PUERTO RICO HERALD - WASHINGTON UPDATE

Bush Wants To Tighten Tax Exemption Calderon Has Proposed Expanding… Bush Also To Propose Different Measures For Helping Manufacturing… Senate Republican Agenda Includes Another Different Plan… McClintock: “Puerto Rico Deserves Statehood”

January 16, 2004
Copyright © 2004 THE PUERTO RICO HERALD. All Rights Reserved.

. .. Bush Wants To Tighten Tax Exemption Calderon Has Proposed Expanding

President Bush plans to propose ending a tax loophole that is similar to a key element of Puerto Rico Governor Sila Calderon’s ("commonwealth" party/no national party) top federal priority.

U.S. Treasury Department officials disclosed January 13th that the Bush tax plan will be contained in the President’s Fiscal Year 2005 budget proposal, which is scheduled to go to the Congress February 2nd. The federal fiscal year begins October 1st.

Bush’s tax proposal would tighten the rules that exempt income from deposits that ‘controlled foreign corporations’ (CFCs) make in banks in the States from the federal income tax. Calderon has proposed that all investments that CFCs in U.S. territories make in the States be 90 percent exempt from the tax.

CFCs are subsidiaries that companies based in the States set up in foreign countries or U.S. territories. CFCs offer parent companies and their shareholders the advantage of CFC income not being taxed until it is ‘repatriated’ to the States.

The ‘deferral’ of the federal income tax ends when CFC dividends are paid to the parent companies or -- with one exception -- when CFC profits are invested in the States. CFC funds deposited in banks in the States are exempt from the taxation of repatriated CFC income rule.

Calderon’s proposal is one of three elements of her administration’s major request to the federal government. A second would exempt from taxation 85 percent of dividends that CFCs in U.S. territories pay to parent companies. The third would provide a 100 percent exemption for loans between CFCs and their parent companies from the tax code provision that ‘imputes’ interest income to loans -- and taxes it -- if interest is actually not paid.

Bush’s proposal to tighten the tax exemption for CFC bank deposits is to be included in a package of measures to close tax loopholes and simplify tax laws.

The overall package would result in an additional $45 billion in federal tax revenue over the next 10 years. Tightening the CFC bank deposits exemption would generate $234 million of this, according to a U.S. Treasury estimate.

The Congress’ Joint Committee on Taxation determined that Calderon’s proposal as originally submitted would cost up to $33.1 billion over 10 years -- almost as much as the entire planned Bush package. Calderon has agreed to changes to her proposal that would reduce the cost to $6 billion from $11 billion over 10 years -- in any case many times more than the cost of the Bush proposal to tighten the similar tax exemption.

Calderon and her official representative in the Congress, Resident Commissioner Anibal Acevedo Vila, have been unsuccessfully lobbying for her proposal for almost three years. The Treasury Department and the chairmen of the U.S. Senate’s Finance Committee and the U.S. House of Representatives’ Ways and Means Committee opposed it from the outset.

* **Check your understanding**:
**1.** Output the part of the Herald article that opens with the words containing "CFCs are subsidiaries" and closes with "CFC income rule.".
**2.** Decide whether each statement agrees with the Herald article, answering yes or no and quoting the words that settle it: (a) the President's budget proposal is scheduled to reach Congress on February 2nd; (b) tightening the CFC bank deposits exemption would generate $45 billion; (c) the Treasury Department supported Calderon's proposal at first.
The lines that come next are drawn from a different source than the Herald article.

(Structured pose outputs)
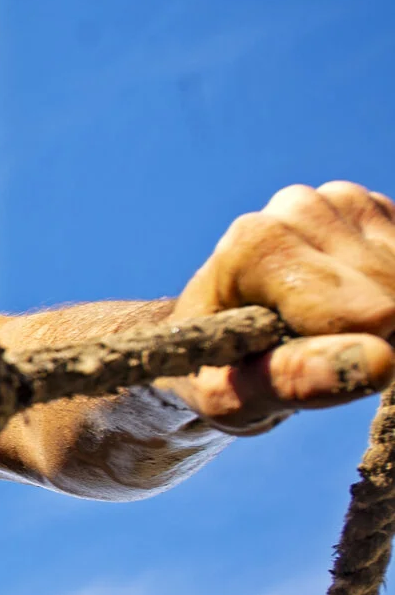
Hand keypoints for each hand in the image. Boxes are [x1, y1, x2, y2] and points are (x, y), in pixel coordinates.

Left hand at [163, 182, 394, 432]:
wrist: (222, 330)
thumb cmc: (219, 369)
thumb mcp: (231, 395)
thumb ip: (295, 379)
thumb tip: (379, 362)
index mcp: (255, 242)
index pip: (366, 313)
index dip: (349, 352)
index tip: (301, 354)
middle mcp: (297, 206)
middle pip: (392, 297)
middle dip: (371, 334)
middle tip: (316, 343)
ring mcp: (338, 199)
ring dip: (385, 315)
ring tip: (329, 323)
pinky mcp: (373, 207)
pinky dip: (394, 290)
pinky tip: (354, 298)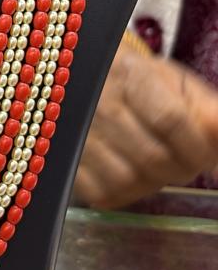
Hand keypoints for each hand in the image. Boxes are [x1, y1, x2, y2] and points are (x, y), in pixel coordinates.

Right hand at [74, 40, 217, 209]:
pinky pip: (104, 194)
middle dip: (183, 168)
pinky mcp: (65, 162)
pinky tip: (133, 174)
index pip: (170, 120)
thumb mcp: (176, 83)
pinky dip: (127, 193)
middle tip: (188, 161)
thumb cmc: (139, 83)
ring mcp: (76, 134)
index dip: (198, 147)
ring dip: (155, 182)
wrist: (84, 81)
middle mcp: (97, 104)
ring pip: (128, 180)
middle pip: (153, 157)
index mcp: (129, 75)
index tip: (207, 154)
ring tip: (159, 168)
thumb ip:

* **Written answers**:
**1.**
CFCs are subsidiaries that companies based in the States set up in foreign countries or U.S. territories. CFCs offer parent companies and their shareholders the advantage of CFC income not being taxed until it is ‘repatriated’ to the States.

The ‘deferral’ of the federal income tax ends when CFC dividends are paid to the parent companies or -- with one exception -- when CFC profits are invested in the States. CFC funds deposited in banks in the States are exempt from the taxation of repatriated CFC income rule.

**2.**
(a) Yes: "which is scheduled to go to the Congress February 2nd"
(b) No: "Tightening the CFC bank deposits exemption would generate $234 million of this"
(c) No: "The Treasury Department and the chairmen of the U.S. Senate’s Finance Committee and the U.S. House of Representatives’ Ways and Means Committee opposed it from the outset."